*EXERCISE REQUIREMENTS*. Please print the lines from the start of the records through the line that contains "Sprawdź, czy stworzycie trwały", including that line, without changing anything.

-- EXERCISE DATA follows --

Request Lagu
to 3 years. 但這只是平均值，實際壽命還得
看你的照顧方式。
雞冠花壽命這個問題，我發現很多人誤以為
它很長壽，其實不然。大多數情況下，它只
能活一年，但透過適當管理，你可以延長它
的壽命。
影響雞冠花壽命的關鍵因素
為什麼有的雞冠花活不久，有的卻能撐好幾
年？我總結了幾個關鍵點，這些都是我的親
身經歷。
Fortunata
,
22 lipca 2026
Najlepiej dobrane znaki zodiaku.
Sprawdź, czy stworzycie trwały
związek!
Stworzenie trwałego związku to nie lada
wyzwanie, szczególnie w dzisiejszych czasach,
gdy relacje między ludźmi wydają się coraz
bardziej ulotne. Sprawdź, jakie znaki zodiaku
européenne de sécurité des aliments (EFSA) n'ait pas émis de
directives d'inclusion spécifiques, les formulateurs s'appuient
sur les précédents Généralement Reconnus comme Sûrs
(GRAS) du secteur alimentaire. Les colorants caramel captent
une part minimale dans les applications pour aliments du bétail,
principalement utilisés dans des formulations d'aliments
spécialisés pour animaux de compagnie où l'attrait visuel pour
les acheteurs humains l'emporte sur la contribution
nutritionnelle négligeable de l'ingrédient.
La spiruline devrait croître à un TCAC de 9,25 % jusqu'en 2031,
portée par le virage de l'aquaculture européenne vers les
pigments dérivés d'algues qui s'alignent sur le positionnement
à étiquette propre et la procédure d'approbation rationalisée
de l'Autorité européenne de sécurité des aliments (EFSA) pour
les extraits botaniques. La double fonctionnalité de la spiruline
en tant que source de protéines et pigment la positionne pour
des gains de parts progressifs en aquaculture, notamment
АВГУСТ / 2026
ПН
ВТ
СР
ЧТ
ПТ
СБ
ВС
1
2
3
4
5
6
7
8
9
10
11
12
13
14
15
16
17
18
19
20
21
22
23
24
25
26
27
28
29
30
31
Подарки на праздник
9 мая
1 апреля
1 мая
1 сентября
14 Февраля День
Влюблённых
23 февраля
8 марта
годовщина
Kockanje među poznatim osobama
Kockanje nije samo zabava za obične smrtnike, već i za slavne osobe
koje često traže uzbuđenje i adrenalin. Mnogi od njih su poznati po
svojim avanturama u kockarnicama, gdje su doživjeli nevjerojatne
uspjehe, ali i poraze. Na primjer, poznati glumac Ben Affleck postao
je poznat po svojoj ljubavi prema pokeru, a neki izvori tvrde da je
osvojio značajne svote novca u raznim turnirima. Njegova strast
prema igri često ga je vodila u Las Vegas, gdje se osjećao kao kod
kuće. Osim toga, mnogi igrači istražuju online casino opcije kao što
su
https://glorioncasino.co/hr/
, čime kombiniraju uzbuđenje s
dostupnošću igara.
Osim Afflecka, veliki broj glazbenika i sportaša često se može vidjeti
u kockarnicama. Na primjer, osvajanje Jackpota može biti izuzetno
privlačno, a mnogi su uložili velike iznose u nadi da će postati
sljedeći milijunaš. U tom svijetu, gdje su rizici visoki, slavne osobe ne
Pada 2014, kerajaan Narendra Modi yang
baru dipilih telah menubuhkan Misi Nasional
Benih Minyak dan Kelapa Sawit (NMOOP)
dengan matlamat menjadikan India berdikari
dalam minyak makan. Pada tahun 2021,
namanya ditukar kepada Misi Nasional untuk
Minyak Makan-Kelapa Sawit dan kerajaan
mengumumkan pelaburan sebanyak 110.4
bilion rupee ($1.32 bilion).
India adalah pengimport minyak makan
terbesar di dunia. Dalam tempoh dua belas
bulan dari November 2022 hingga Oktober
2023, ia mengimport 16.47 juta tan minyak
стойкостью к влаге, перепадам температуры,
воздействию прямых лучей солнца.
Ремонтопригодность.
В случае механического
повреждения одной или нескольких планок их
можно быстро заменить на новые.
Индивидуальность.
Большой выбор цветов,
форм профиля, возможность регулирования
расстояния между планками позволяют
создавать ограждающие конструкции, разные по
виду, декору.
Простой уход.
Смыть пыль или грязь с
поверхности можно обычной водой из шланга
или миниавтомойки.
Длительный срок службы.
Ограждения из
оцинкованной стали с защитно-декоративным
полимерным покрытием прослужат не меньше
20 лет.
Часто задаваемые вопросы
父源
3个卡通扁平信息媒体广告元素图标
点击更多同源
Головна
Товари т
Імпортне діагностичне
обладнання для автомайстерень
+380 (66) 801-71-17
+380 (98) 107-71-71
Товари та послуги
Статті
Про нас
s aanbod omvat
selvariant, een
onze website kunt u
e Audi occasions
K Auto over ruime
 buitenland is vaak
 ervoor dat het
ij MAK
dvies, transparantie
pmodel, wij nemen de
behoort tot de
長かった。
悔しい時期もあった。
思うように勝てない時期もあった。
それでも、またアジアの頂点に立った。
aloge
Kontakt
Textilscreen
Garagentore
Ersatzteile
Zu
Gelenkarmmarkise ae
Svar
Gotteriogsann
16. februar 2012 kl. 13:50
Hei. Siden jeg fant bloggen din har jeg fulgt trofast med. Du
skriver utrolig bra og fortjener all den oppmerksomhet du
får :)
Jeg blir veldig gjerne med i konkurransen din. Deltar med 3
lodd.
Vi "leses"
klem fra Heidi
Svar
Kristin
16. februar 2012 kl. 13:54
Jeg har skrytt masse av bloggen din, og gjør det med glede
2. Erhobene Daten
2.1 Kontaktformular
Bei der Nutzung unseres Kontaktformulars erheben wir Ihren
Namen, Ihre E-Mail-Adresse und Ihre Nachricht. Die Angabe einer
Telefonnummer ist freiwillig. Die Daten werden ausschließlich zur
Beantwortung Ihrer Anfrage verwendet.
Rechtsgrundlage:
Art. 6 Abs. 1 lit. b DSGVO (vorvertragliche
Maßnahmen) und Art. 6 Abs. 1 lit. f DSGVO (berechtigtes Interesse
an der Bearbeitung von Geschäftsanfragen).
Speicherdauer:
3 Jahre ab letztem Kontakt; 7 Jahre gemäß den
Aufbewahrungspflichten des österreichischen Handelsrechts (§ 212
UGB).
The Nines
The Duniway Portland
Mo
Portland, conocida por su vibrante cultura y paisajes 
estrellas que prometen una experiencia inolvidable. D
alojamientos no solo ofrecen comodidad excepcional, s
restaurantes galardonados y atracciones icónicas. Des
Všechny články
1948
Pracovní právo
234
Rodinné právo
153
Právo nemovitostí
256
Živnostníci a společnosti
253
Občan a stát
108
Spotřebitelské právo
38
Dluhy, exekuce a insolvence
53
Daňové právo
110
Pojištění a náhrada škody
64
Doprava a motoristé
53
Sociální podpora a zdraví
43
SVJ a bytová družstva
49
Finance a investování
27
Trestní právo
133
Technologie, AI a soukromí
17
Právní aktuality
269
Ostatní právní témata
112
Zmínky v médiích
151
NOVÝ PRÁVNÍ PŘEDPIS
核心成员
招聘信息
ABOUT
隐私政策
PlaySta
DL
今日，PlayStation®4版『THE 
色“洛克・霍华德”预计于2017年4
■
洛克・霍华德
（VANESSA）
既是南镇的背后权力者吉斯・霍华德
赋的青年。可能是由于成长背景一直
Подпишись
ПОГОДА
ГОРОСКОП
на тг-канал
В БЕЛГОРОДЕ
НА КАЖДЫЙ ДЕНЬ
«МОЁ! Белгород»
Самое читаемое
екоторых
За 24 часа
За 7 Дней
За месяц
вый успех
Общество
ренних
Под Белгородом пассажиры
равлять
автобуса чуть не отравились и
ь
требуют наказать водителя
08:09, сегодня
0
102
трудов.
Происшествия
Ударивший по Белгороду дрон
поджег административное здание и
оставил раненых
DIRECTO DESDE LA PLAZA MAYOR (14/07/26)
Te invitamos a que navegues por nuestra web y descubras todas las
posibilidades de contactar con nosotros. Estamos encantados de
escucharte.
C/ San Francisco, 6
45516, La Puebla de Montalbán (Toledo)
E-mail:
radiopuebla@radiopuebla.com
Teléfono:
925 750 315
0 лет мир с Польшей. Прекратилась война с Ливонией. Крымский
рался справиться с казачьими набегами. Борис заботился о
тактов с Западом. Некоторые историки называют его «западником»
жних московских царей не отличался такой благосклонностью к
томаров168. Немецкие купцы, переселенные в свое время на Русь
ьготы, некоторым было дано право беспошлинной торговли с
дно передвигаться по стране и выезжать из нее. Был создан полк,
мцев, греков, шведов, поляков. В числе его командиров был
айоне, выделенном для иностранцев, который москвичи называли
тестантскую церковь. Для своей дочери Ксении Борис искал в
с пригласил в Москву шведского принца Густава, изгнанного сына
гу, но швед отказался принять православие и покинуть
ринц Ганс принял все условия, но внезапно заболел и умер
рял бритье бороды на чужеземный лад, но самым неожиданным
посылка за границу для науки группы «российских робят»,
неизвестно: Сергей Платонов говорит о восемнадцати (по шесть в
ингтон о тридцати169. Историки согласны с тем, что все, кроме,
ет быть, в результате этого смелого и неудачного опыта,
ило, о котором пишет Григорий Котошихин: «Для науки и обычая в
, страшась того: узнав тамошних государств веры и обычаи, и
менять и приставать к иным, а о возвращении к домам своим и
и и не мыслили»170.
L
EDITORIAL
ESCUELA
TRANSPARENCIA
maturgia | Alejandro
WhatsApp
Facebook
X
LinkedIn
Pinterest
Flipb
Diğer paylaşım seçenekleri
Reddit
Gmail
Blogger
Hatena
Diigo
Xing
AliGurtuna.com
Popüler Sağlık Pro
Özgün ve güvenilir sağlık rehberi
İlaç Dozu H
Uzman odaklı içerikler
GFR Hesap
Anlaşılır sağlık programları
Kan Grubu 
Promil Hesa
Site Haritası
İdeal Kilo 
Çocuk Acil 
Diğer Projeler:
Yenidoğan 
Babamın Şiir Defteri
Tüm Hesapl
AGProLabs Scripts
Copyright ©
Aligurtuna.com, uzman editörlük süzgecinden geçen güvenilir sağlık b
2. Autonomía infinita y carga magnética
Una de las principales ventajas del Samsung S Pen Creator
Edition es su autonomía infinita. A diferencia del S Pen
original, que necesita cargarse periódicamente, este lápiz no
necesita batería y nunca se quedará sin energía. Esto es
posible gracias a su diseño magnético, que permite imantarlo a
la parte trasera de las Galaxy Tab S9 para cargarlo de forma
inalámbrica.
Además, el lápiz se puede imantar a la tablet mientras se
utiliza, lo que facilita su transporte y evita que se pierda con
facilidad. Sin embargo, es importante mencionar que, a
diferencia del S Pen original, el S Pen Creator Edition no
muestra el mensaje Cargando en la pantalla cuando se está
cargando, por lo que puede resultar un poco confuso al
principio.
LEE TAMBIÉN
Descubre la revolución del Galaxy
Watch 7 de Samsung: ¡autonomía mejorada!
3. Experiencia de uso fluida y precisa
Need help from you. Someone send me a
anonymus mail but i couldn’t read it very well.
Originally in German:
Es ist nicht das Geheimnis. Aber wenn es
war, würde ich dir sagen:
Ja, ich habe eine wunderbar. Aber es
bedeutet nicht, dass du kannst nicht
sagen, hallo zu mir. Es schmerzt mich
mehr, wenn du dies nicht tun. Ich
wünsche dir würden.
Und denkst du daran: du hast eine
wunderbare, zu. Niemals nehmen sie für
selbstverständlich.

-- EXERCISE DATA concluded --

*TASK OUTPUT*.
Request Lagu
to 3 years. 但這只是平均值，實際壽命還得
看你的照顧方式。
雞冠花壽命這個問題，我發現很多人誤以為
它很長壽，其實不然。大多數情況下，它只
能活一年，但透過適當管理，你可以延長它
的壽命。
影響雞冠花壽命的關鍵因素
為什麼有的雞冠花活不久，有的卻能撐好幾
年？我總結了幾個關鍵點，這些都是我的親
身經歷。
Fortunata
,
22 lipca 2026
Najlepiej dobrane znaki zodiaku.
Sprawdź, czy stworzycie trwały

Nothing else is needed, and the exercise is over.